Example jobΒΆ
The following job script job.sh is an example from Riley et al. 2019 (ApJL, 887, L21), for the
Slurm batch system on the Cartesius system (see SURFsara systems).
#!/bin/bash
#SBATCH -N 5
#SBATCH --tasks-per-node=32
#SBATCH -t 1-00:00:00
#SBATCH -p broadwell
#SBATCH --job-name=run1
echo start of job in directory $SLURM_SUBMIT_DIR
echo number of nodes is $SLURM_JOB_NUM_NODES
echo the allocated nodes are:
echo $SLURM_JOB_NODELIST
module load intel/2017b
module load python/2.7.9
cp -r $HOME/NICER_analyses/J0030_ST_PST $TMPDIR
cd $TMPDIR/J0030_ST_PST
export PYTHONPATH=$HOME/.local/lib/python2.7/site-packages/:$PYTHONPATH
export OMP_NUM_THREADS=1
export OPENBLAS_NUM_THREADS=1
export GOTO_NUM_THREADS=1
export MKL_NUM_THREADS=1
export LD_LIBRARY_PATH=$HOME/MultiNest_v3.11_CMake/multinest/lib:$LD_LIBRARY_PATH
srun python main_run1.py > out_run1 2> err_run1
cp run1* out_run1 err_run1 $HOME/NICER_analyses/J0030_ST_PST/.
#end of job file
A corresponding resume script would look like:
#!/bin/bash
#SBATCH -N 30
#SBATCH --tasks-per-node=32
#SBATCH -t 2-00:00:00
#SBATCH -p broadwell
#SBATCH --job-name=run1_r1
echo start of job in directory $SLURM_SUBMIT_DIR
echo number of nodes is $SLURM_JOB_NUM_NODES
echo the allocated nodes are:
echo $SLURM_JOB_NODELIST
module load intel/2017b
module load python/2.7.9
cp -r $HOME/NICER_analyses/J0030_ST_PST $TMPDIR
cd $TMPDIR/J0030_ST_PST
export PYTHONPATH=$HOME/.local/lib/python2.7/site-packages/:$PYTHONPATH
export OMP_NUM_THREADS=1
export OPENBLAS_NUM_THREADS=1
export GOTO_NUM_THREADS=1
export MKL_NUM_THREADS=1
export LD_LIBRARY_PATH=$HOME/MultiNest_v3.11_CMake/multinest/lib:$LD_LIBRARY_PATH
srun python main_run1_resume1.py > out_run1_resume1 2> err_run1_resume1
cp run1* out_run1_resume1 err_run1_resume1 $HOME/NICER_analyses/J0030_ST_PST/.
#end of job file
Note how srun is aware of the MPI World, so there is no need specify the
number of processes to spawn as a flag argument. Also note that the number of
processes (which we set to equal the number of physical cores per node)

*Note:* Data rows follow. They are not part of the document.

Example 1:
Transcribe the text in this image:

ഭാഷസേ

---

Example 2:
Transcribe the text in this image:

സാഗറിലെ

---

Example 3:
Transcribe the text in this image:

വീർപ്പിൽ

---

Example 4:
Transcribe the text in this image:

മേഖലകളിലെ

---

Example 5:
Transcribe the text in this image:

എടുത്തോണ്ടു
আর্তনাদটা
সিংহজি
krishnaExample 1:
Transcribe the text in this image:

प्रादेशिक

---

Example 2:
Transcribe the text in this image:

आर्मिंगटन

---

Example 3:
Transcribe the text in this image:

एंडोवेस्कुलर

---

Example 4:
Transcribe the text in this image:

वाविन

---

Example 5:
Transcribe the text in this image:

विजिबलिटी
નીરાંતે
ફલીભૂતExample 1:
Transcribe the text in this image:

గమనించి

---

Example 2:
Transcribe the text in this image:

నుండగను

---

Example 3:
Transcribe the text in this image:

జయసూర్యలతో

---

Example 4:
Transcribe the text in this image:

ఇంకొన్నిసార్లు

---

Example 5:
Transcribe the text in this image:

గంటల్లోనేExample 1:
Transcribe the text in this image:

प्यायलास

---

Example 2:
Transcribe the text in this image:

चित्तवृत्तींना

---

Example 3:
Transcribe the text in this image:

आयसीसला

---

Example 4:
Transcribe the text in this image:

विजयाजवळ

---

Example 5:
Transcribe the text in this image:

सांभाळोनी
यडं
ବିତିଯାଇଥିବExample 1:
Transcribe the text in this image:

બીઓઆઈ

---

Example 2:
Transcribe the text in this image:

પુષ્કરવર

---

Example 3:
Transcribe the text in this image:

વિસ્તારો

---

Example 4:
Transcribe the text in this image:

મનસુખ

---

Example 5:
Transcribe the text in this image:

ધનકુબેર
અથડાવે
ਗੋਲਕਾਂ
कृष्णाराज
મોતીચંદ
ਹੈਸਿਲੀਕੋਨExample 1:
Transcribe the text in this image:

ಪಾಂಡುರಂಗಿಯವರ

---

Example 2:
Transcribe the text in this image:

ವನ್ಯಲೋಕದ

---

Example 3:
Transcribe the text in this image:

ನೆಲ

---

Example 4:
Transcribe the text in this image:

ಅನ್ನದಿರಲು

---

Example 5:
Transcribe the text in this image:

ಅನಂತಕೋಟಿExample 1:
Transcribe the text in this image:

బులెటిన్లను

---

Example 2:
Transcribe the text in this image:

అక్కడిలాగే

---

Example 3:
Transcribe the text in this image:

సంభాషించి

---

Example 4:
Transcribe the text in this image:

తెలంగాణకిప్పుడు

specified in the top directives is far higher than for the initial run. This
is because parallelisation efficiency scales with the local rejection fraction
during a nested sampling iteration.
Finally, note that only the root process will generate output for inspection.